Houtz, at *14. The learned intermediary is still alive and well in Pennsylvania. If you have a device case, Houtz goes on to explain that plaintiff’s urged interpretation of Lance is an even greater stretch. Id. Because plaintiff’s complaint contained no allegations about the adequacy of the warning provided to her surgeon (only to her), her failure to warn claim was dismissed with leave to amend.
Houtz can also come in handy if your plaintiff’s design defect claim is a little thin. At a minimum the court needs to be able to understand from the complaint “what theory of design defect” is being alleged.
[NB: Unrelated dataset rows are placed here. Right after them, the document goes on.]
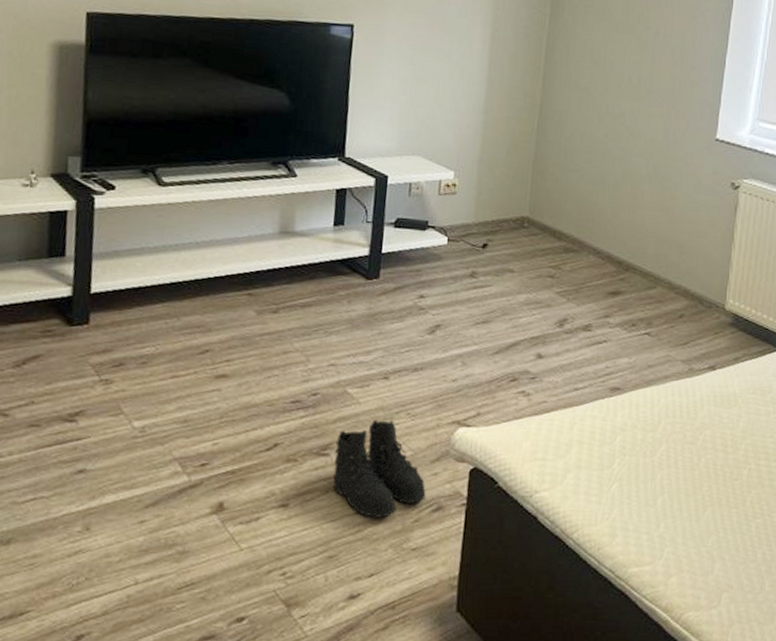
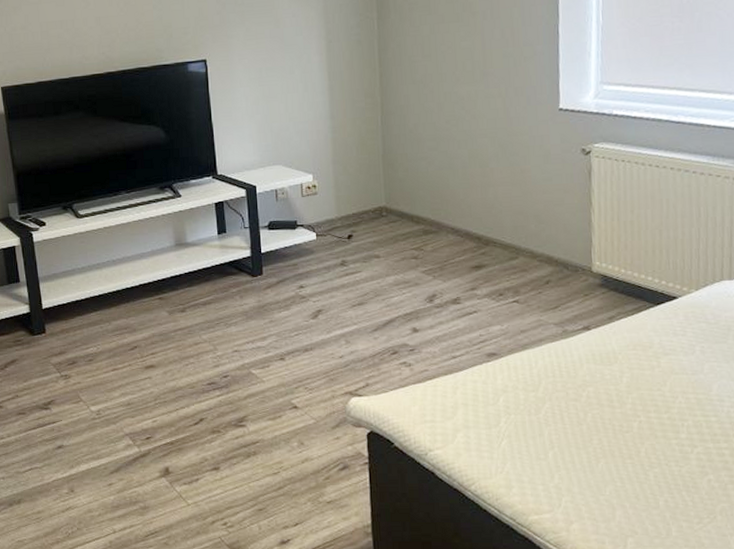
boots: present [332,420,426,518] -> none [249,395,332,477]

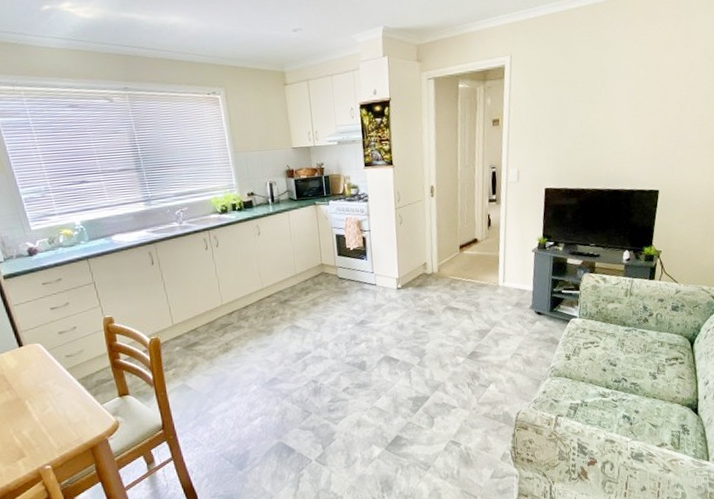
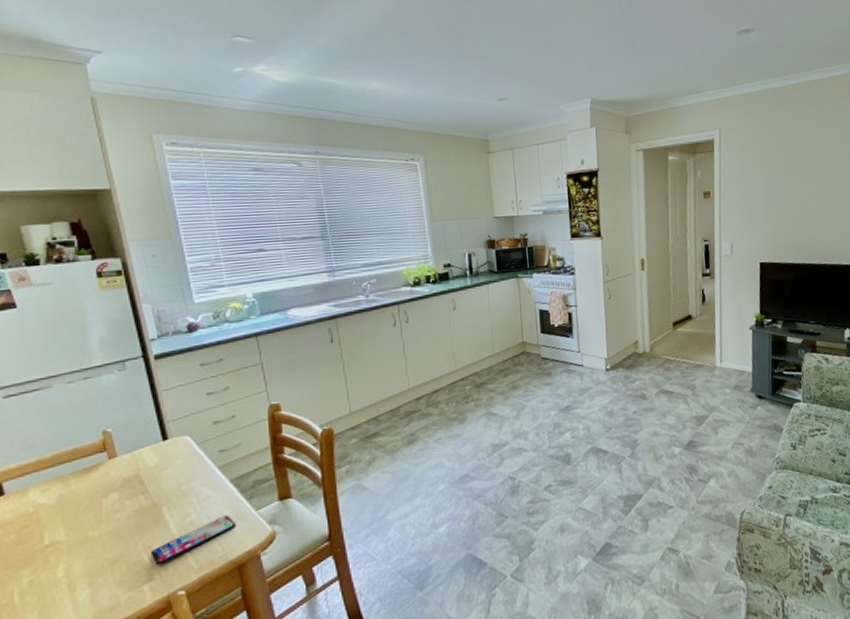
smartphone: none [20,408,86,446] -> present [150,515,236,566]

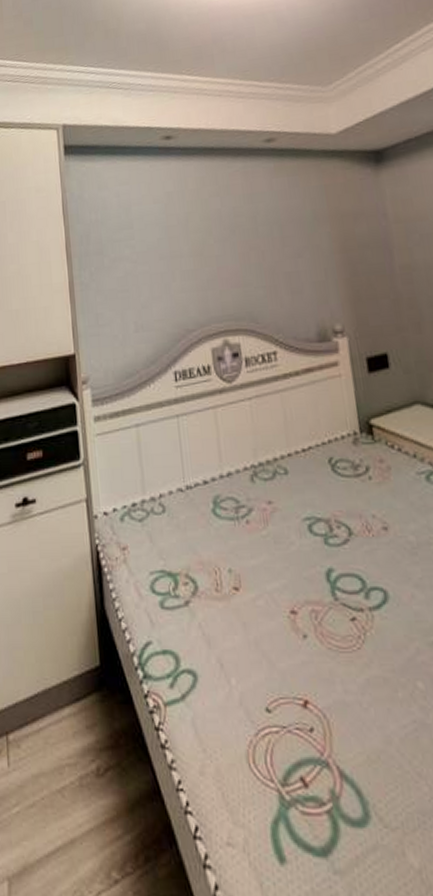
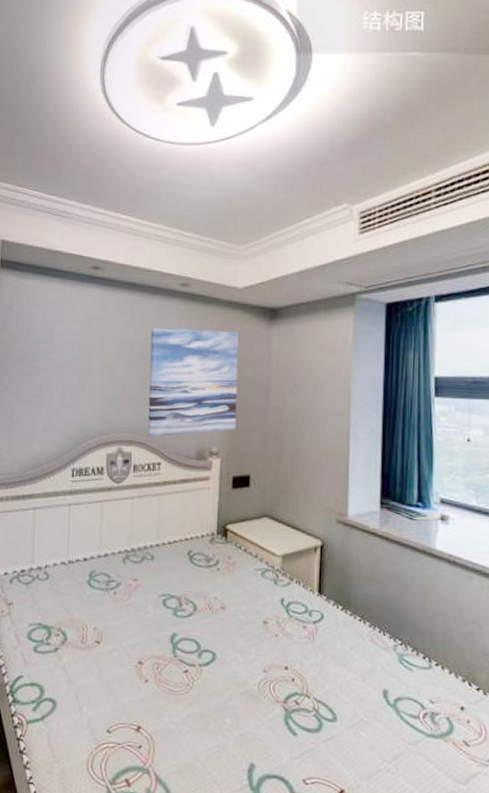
wall art: none [239,184,359,321] -> present [147,326,239,437]

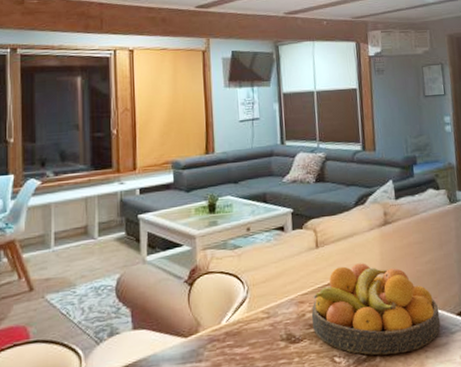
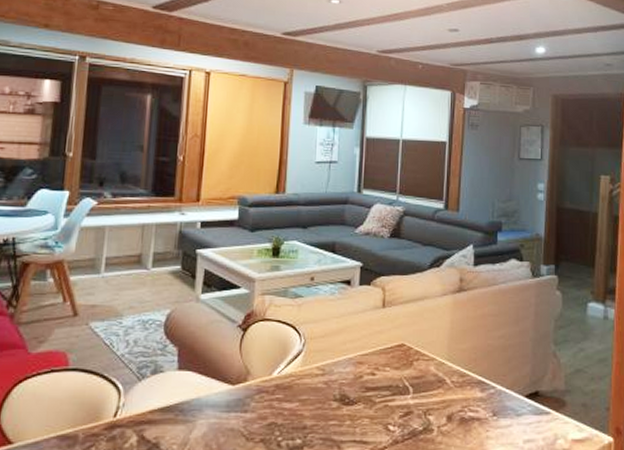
fruit bowl: present [311,263,441,355] -> none [368,329,507,430]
And, if that theory is “based upon the availability of an alternative, safer design, [plaintiff] must plead in her complaint what that alternative, safer design might be.” Id. at *17. Again, the court gave plaintiff leave to amend to fix this pleading flaw.
Finally, Houtz gives us a little reminder about the limited nature of the “malfunction theory.” The malfunction theory of liability allows a plaintiff to prove a manufacturing defect with circumstantial evidence. Id. at *19. However, in order to proceed on this theory, plaintiff must prove that the product at issue “has been destroyed or is otherwise unavailable.” Id. at *19, 20. If the product is available, plaintiff is not entitled to an inference of a defect. She’s going to have to prove it the old-fashion way – direct evidence and testing.
Thanks to Terry Henry at Blank Rome for passing along this decision full of nice, neat quotable tidbits on Pennsylvania law.